Behalve door de Verenigde Staten is de verklaring gesponsord door Brazilië, Egypte, Hongarije, Indonesië en Uganda. Het document is verder ondertekend door ministers en andere hoge vertegenwoordigers van Bahrein, Wit-Rusland, Benin, Burkina Faso, Kameroen, de Democratische Republiek Congo, Congo, Djibouti, Eswatini, Gambia, Haïti, Irak, Kenia, Koeweit, Libië, Nauru, Niger, Oman, Pakistan, Polen, Saoedi-Arabië, Senegal, Zuid-Soedan, Soedan, de Verenigde Arabische Emiraten en Zambia. Samen vertegenwoordigen de genoemde landen 1,6 miljard inwoners.
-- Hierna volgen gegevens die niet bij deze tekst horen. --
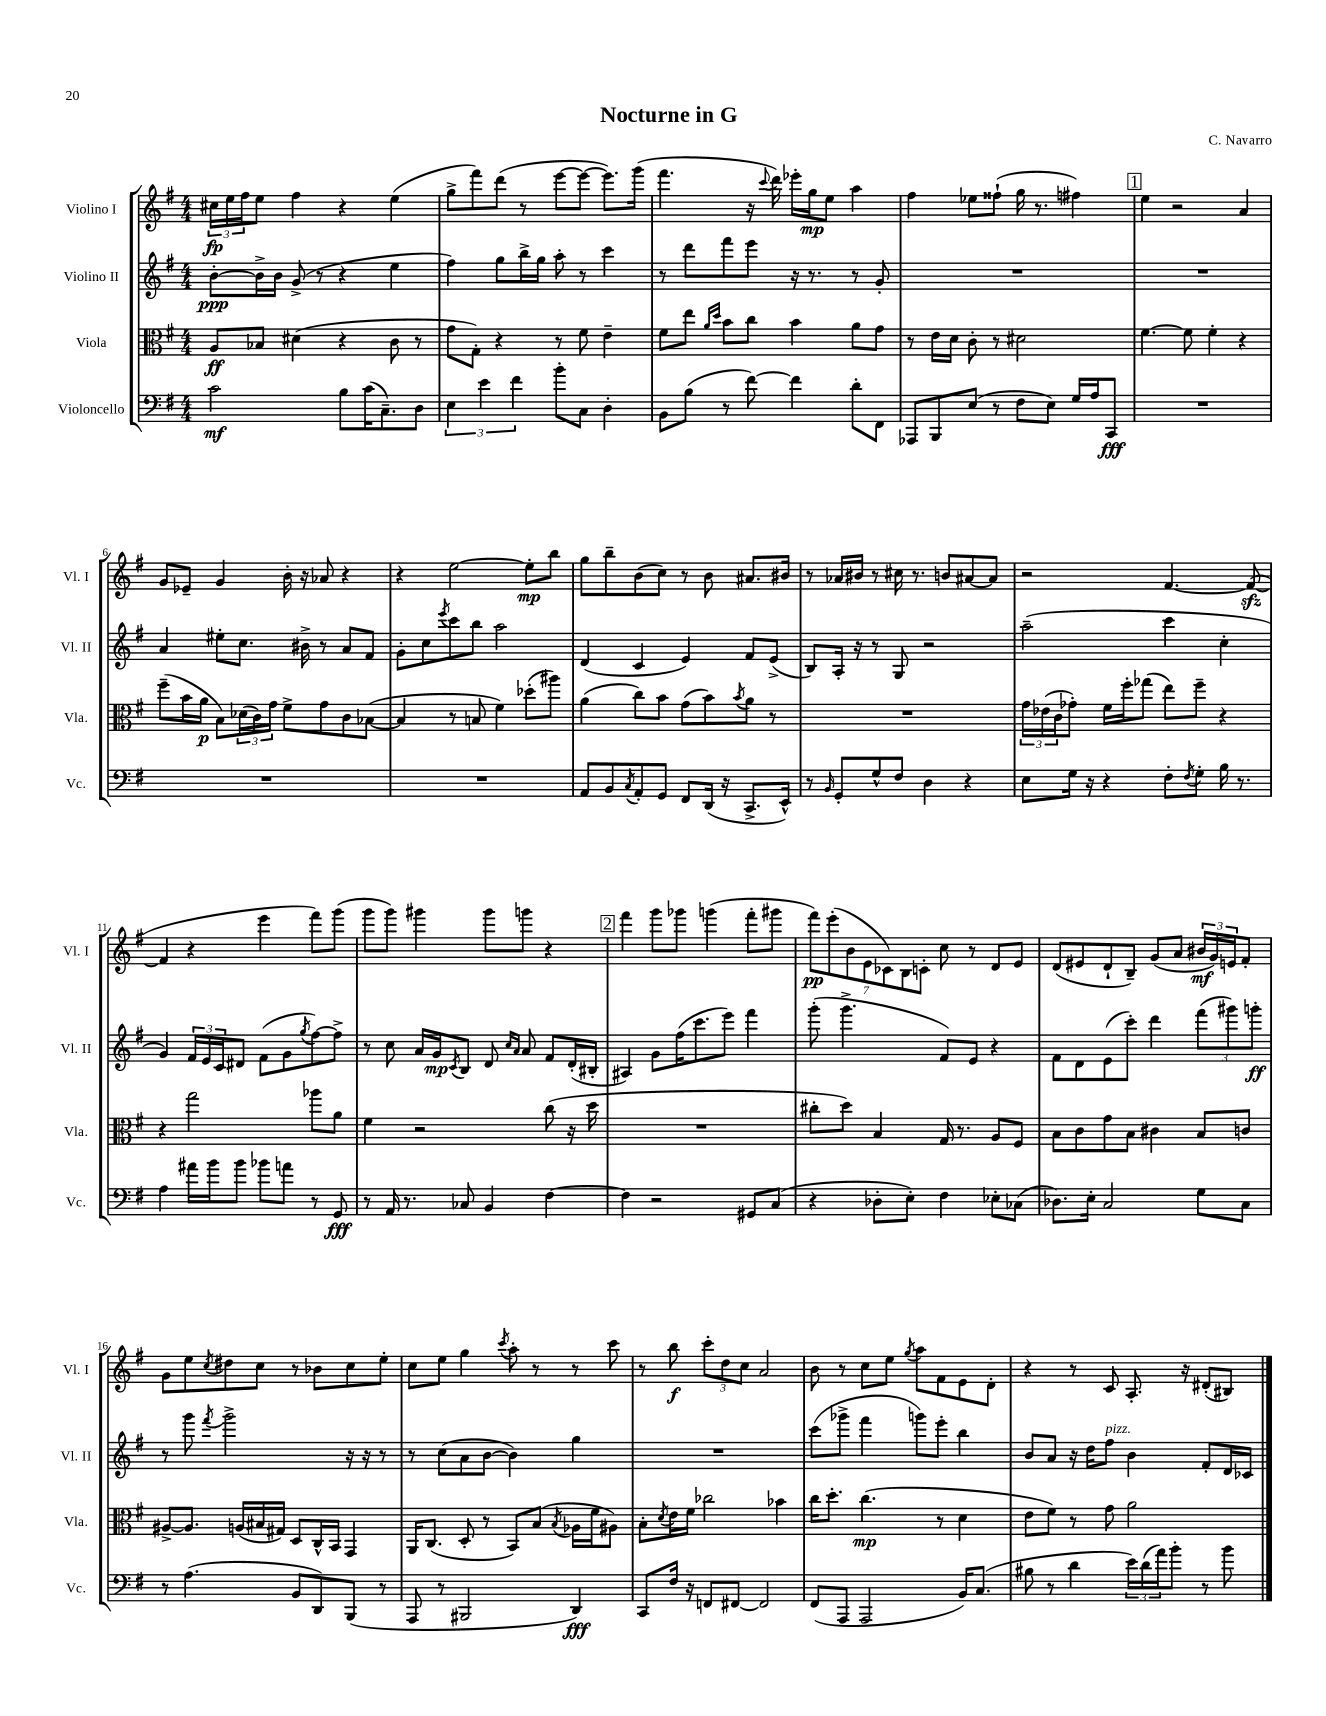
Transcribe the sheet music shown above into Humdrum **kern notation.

**kern	**dynam	**kern	**dynam	**kern	**dynam	**kern	**dynam
*part4	*part4	*part3	*part3	*part2	*part2	*part1	*part1
*staff4	*staff4	*staff3	*staff3	*staff2	*staff2	*staff1	*staff1
*I"Violoncello	*	*I"Viola	*	*I"Violino II	*	*I"Violino I	*
*I'Vc.	*	*I'Vla.	*	*I'Vl. II	*	*I'Vl. I	*
*clefF4	*	*clefC3	*	*clefG2	*	*clefG2	*
*k[f#]	*	*k[f#]	*	*k[f#]	*	*k[f#]	*
*M4/4	*	*M4/4	*	*M4/4	*	*M4/4	*
=1	=1	=1	=1	=1	=1	=1	=1
2c\	mf	8A/L	ff	[8b'\L	ppp	24cc#X\LL	fp
.	.	.	.	.	.	24ee\	.
.	.	.	.	.	.	24ff#\J	.
.	.	8B-X/J	.	16b^\L]	.	8ee\J	.
.	.	.	.	16b\JJ	.	.	.
.	.	(4d#X\	.	(8g^/	.	4ff#\	.
.	.	.	.	8r	.	.	.
8B\L	.	4r	.	4r	.	4r	.
(16c\K	.	.	.	.	.	.	.
8.C~\)	.	.	.	.	.	.	.
.	.	8c\	.	4ee\	.	(4ee\	.
8D\J	.	8r	.	.	.	.	.
=2	=2	=2	=2	=2	=2	=2	=2
6E\	.	8g\L	.	4ff#\)	.	8gg^\L	.
.	.	8G'\J)	.	.	.	8fff#\)	.
6e\	.	.	.	.	.	.	.
.	.	4r	.	8gg\L	.	(8ddd\J	.
6f#\	.	.	.	.	.	.	.
.	.	.	.	16bb^\L	.	8r	.
.	.	.	.	16gg\JJ	.	.	.
8b'\L	.	8r	.	8aa'\	.	[8eee\L	.
8C\J	.	8f#\	.	8r	.	8eee\J_	.
4D'\	.	4e~\	.	4ccc\	.	8.eee\L])	.
.	.	.	.	.	.	(16ggg\Jk	.
=3	=3	=3	=3	=3	=3	=3	=3
8BB\L	.	8f#\L	.	8r	.	4.fff#\	.
(8B\J	.	8ee\J	.	8ddd\L	.	.	.
.	.	16qqa/LL	.	.	.	.	.
.	.	16qqdd/JJ	.	.	.	.	.
8r	.	8b\L	.	8fff#\	.	.	.
[8f#\)	.	8cc\J	.	8eee\J	.	16r	.
.	.	.	.	.	.	8qqccc/	.
.	.	.	.	.	.	16ddd\)	.
4f#\]	.	4b\	.	16r	.	16eee-X'\LL	.
.	.	.	.	8.r	.	16gg\J	mp
.	.	.	.	.	.	8ee\J	.
8d'\L	.	8a\L	.	8r	.	4aa\	.
8FF#\J	.	8g\J	.	8g'/	.	.	.
=4	=4	=4	=4	=4	=4	=4	=4
8AAA-X/L	.	8r	.	1r	.	4ff#\	.
8BBB/	.	16e\LL	.	.	.	.	.
.	.	16d\JJ	.	.	.	.	.
(8E/J	.	8c'\	.	.	.	8ee-X\L	.
8r	.	8r	.	.	.	(8ff##X`\J	.
8F#\L	.	2d#X\	.	.	.	16gg\	.
.	.	.	.	.	.	8.r	.
8E\J)	.	.	.	.	.	.	.
16G/LL	.	.	.	.	.	4ff#X\)	.
16A/J	.	.	.	.	.	.	.
8CC/J	fff	.	.	.	.	.	.
!!LO:REH:place=s1:t=1
=5	=5	=5	=5	=5	=5	=5	=5
1r	.	[4.f#\	.	1r	.	4ee\	.
.	.	.	.	.	.	2r	.
.	.	8f#\]	.	.	.	.	.
.	.	4f#'\	.	.	.	.	.
.	.	4r	.	.	.	4a/	.
!!LO:LB:g=z
=6	=6	=6	=6	=6	=6	=6	=6
1r	.	(8ff#~\L	.	4a/	.	8g/L	.
.	.	16b\L	.	.	.	8e-X~/J	.
.	.	16a\JJ	p	.	.	.	.
.	.	8B\L)	.	8ee#X'\L	.	4g/	.
.	.	(24d-X\L	.	8.cc\J	.	.	.
.	.	24c\)	.	.	.	.	.
.	.	24g\JJ	.	.	.	.	.
.	.	8f#^\L	.	.	.	16b'\	.
.	.	.	.	16b#X^\	.	16r	.
.	.	8g\	.	8r	.	8a-X/	.
.	.	8c\	.	8a/L	.	4r	.
.	.	([8B-X\J	.	8f#/J	.	.	.
=7	=7	=7	=7	=7	=7	=7	=7
1r	.	4B-/]	.	8g'\L	.	4r	.
.	.	.	.	8cc\	.	.	.
.	.	.	.	8qeee/	.	.	.
.	.	8r	.	8ccc\	.	[2ee\	.
.	.	8Bn/	.	8bb\J	.	.	.
.	.	4f#\)	.	2aa\	.	.	.
.	.	(8dd-X'\L	.	.	.	8ee'\L]	mp
.	.	8aa#X\J)	.	.	.	8bb\J	.
=8	=8	=8	=8	=8	=8	=8	=8
8AA/L	.	(4a\	.	(4d/	.	8gg\L	.
8BB/	.	.	.	.	.	8bb~\	.
8qC/	.	.	.	.	.	.	.
8AA'/	.	8cc\L)	.	4c/	.	(8b\	.
8GG/J	.	8b\J	.	.	.	8cc\J)	.
8FF#/L	.	(8g\L	.	4e/)	.	8r	.
(16DD/Jk	.	8b\)	.	.	.	8b\	.
16r	.	.	.	.	.	.	.
.	.	8qb/	.	.	.	.	.
8.CC^/L	.	8a\J	.	8f#/L	.	8.a#X/L	.
.	.	8r	.	(8e^/J	.	.	.
16EE^^/Jk)	.	.	.	.	.	16b#X/Jk	.
=9	=9	=9	=9	=9	=9	=9	=9
8r	.	1r	.	8B/L)	.	8r	.
16qqBB/	.	.	.	.	.	.	.
8GG'/L	.	.	.	16A'/Jk	.	16a-X/LL	.
.	.	.	.	16r	.	16b#X/JJ	.
8G^^/	.	.	.	8r	.	8r	.
8F#/J	.	.	.	8G/	.	16cc#X\	.
.	.	.	.	.	.	8.r	.
4D\	.	.	.	2r	.	.	.
.	.	.	.	.	.	8bn/L	.
4r	.	.	.	.	.	[8a#X/	.
.	.	.	.	.	.	8a#/J]	.
=10	=10	=10	=10	=10	=10	=10	=10
8E\L	.	24g\LL	.	(2aa~\	.	2r	.
.	.	(24e-X\	.	.	.	.	.
.	.	24c\J	.	.	.	.	.
16G\Jk	.	8g-X'\J)	.	.	.	.	.
16r	.	.	.	.	.	.	.
4r	.	16f#\LL	.	.	.	.	.
.	.	16ff#'\J	.	.	.	.	.
.	.	(8gg-X\J	.	.	.	.	.
8F#'\L	.	8ee\L)	.	4ccc\	.	[4.f#/	.
8qF#/	.	.	.	.	.	.	.
8G'\J	.	8ff#~\J	.	.	.	.	.
16B\	.	4r	.	4cc'\	.	.	.
8.r	.	.	.	.	.	.	.
.	.	.	.	.	.	(8f#zz/_	.
!!LO:LB:g=z
=11	=11	=11	=11	=11	=11	=11	=11
4A\	.	4r	.	4g/)	.	4f#/]	.
16a#X\LL	.	2gg\	.	24f#/LL	.	4r	.
.	.	.	.	24e/	.	.	.
16b\J	.	.	.	.	.	.	.
.	.	.	.	24c/J	.	.	.
8b\J	.	.	.	8d#X/J	.	.	.
8b-X\L	.	.	.	(8f#\L	.	4eee\	.
8an\J	.	.	.	8g\	.	.	.
.	.	.	.	8qgg/	.	.	.
8r	.	8aa-X\L	.	[8ff#\)	.	8fff#\L)	.
8GG/	fff	8a\J	.	8ff#^\J]	.	(8ggg\J	.
=12	=12	=12	=12	=12	=12	=12	=12
8r	.	4f#\	.	8r	.	8ggg\L	.
16AA/	.	.	.	8cc\	.	8ggg\J)	.
8.r	.	.	.	.	.	.	.
.	.	2r	.	16a/LL	.	4ggg#X\	.
.	.	.	.	16g/J	mp	.	.
.	.	.	.	8qc/	.	.	.
8C-X/	.	.	.	8B/J	.	.	.
4BB/	.	.	.	8d/	.	8ggg#\L	.
.	.	.	.	16qqcc/LL	.	.	.
.	.	.	.	16qqa/JJ	.	.	.
.	.	.	.	8a/	.	8gggn\J	.
[4F#\	.	(8cc\	.	8f#/L	.	4r	.
.	.	16r	.	(16d'/L	.	.	.
.	.	16dd\	.	16B#X'/JJ	.	.	.
!!LO:REH:place=s1:t=2
=13	=13	=13	=13	=13	=13	=13	=13
4F#\]	.	1r	.	4A#X/)	.	4fff#\	.
2r	.	.	.	8g\L	.	8ggg\L	.
.	.	.	.	(16ff#\K	.	8ggg-X\J	.
.	.	.	.	8.ccc\	.	.	.
.	.	.	.	.	.	(4gggn\	.
.	.	.	.	8eee\J)	.	.	.
8GG#X/L	.	.	.	4fff#\	.	8fff#'\L	.
(8C/J	.	.	.	.	.	8ggg#X\J	.
=14	=14	=14	=14	=14	=14	=14	=14
4r	.	8cc#X'\L	.	(8ggg'\	.	14fff#\L)	pp
.	.	.	.	.	.	(14eee'\	.
.	.	8dd\J)	.	4.ggg^\	.	.	.
.	.	.	.	.	.	14b\	.
.	.	.	.	.	.	14e\	.
8D-X'\L	.	4B/	.	.	.	.	.
.	.	.	.	.	.	14c-X\)	.
.	.	.	.	.	.	14B\	.
8E'\J)	.	.	.	.	.	.	.
.	.	.	.	.	.	14cn'\J	.
4F#\	.	16G/	.	8f#/L)	.	8cc\	.
.	.	8.r	.	.	.	.	.
.	.	.	.	8e/J	.	8r	.
8E-X'\L	.	8A/L	.	4r	.	8d/L	.
(8C-X\J	.	8F#/J	.	.	.	8e/J	.
=15	=15	=15	=15	=15	=15	=15	=15
8.D-X\L)	.	8B\L	.	8f#\L	.	(8d/L	.
.	.	8c\	.	8d\	.	8e#X/	.
16E'\Jk	.	.	.	.	.	.	.
2C/	.	8g\	.	(8e\	.	8d`/	.
.	.	8B\J	.	8ccc'\J)	.	8B~/J)	.
.	.	4c#X\	.	4ddd\	.	(8g/L	.
.	.	.	.	.	.	8a/J	.
8G\L	.	8B/L	.	(12fff#\L	.	24b#X/LL	mf
.	.	.	.	.	.	24g/)	.
.	.	.	.	12ggg#X\)	.	24en/J	.
8C\J	.	8cn/J	.	.	.	8f#'/J	.
.	.	.	.	12gggn'\J	ff	.	.
!!LO:LB:g=z
=16	=16	=16	=16	=16	=16	=16	=16
8r	.	[8A#X^/L	.	8r	.	8g\L	.
(4.A\	.	8.A#/J]	.	8ggg\	.	8ee\	.
.	.	.	.	8qfff#/	.	8qcc/	.
.	.	.	.	2ggg^\	.	8dd#X\	.
.	.	(16An/LL	.	.	.	.	.
.	.	16B#X/	.	.	.	8cc\J	.
.	.	16G#X/JJ)	.	.	.	.	.
8BB/L	.	8D/L	.	.	.	8r	.
8DD/)	.	16C^^/L	.	.	.	8b-X\L	.
.	.	16BB/JJ	.	.	.	.	.
(8BBB/J	.	4GG/	.	16r	.	8cc\	.
.	.	.	.	16r	.	.	.
8r	.	.	.	8r	.	8ee'\J	.
=17	=17	=17	=17	=17	=17	=17	=17
8AAA/	.	16AA/KL	.	8r	.	8cc\L	.
.	.	(8.C/J	.	.	.	.	.
8r	.	.	.	(8cc\L	.	8ee\J	.
2BBB#X/	.	8D'/	.	8a\	.	4gg\	.
.	.	8r	.	[8b\J	.	.	.
.	.	.	.	.	.	8qccc/	.
.	.	8BB/L)	.	4b\])	.	8aa'\	.
.	.	(8B/J	.	.	.	8r	.
.	.	8qB/	.	.	.	.	.
4DD/)	fff	16A-X\LL	.	4gg\	.	8r	.
.	.	16f#\J	.	.	.	.	.
.	.	8A#X\J)	.	.	.	8ccc\	.
=18	=18	=18	=18	=18	=18	=18	=18
8CC/L	.	8B'\L	.	1r	.	8r	.
.	.	8qd/	.	.	.	.	.
16F#/Jk	.	16e\L	.	.	.	8bb\	f
16r	.	16f#\JJ	.	.	.	.	.
8FFn/L	.	2cc-X\	.	.	.	12ccc'\L	.
.	.	.	.	.	.	12dd\	.
[8FF#X/J	.	.	.	.	.	.	.
.	.	.	.	.	.	12cc\J	.
2FF#/]	.	.	.	.	.	2a/	.
.	.	4b-X\	.	.	.	.	.
=19	=19	=19	=19	=19	=19	=19	=19
(8FF#/L	.	16cc\KL	.	(8ccc\L	.	8b\	.
.	.	8.dd'\J	.	.	.	.	.
8AAA/J	.	.	.	8ggg-X^\J	.	8r	.
2AAA/	.	(4.cc\	mp	4fff#\	.	8cc\L	.
.	.	.	.	.	.	8ee\J	.
.	.	.	.	.	.	8qgg/	.
.	.	.	.	8gggn\L)	.	8aa\L	.
.	.	8r	.	8eee'\J	.	8f#\	.
16BB/KL)	.	4d\	.	4bb\	.	8e\	.
(8.C/J	.	.	.	.	.	.	.
.	.	.	.	.	.	8d'\J	.
=20	=20	=20	=20	=20	=20	=20	=20
8B#X\	.	8e\L	.	8b/L	.	4r	.
8r	.	8f#\J)	.	8a/J	.	.	.
4d\	.	8r	.	16r	.	8r	.
.	.	.	.	16dd\KL	.	.	.
!	!	!	!	!LO:TX:a:i:t=pizz.	!	!	!
.	.	8g\	.	8ff#\J	.	8c/	.
24e\LL)	.	2a\	.	4b\	.	8.A'/	.
(24d\	.	.	.	.	.	.	.
24a\J)	.	.	.	.	.	.	.
8b'\J	.	.	.	.	.	.	.
.	.	.	.	.	.	16r	.
8r	.	.	.	8f#'/L	.	(8d#X'/L	.
8b\	.	.	.	16d/L	.	8B#X/J)	.
.	.	.	.	16c-X/JJ	.	.	.
==	==	==	==	==	==	==	==
*-	*-	*-	*-	*-	*-	*-	*-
De doelstelling van de coalitie van genoemde landen is gebaseerd op vier pijlers: (1) betere gezondheid voor vrouwen, (2) het behoud van het menselijk leven, (3) versterking van het gezin als de fundamentele eenheid van de samenleving, en (4) de bescherming van de nationale soevereiniteit van elk land in de mondiale politiek.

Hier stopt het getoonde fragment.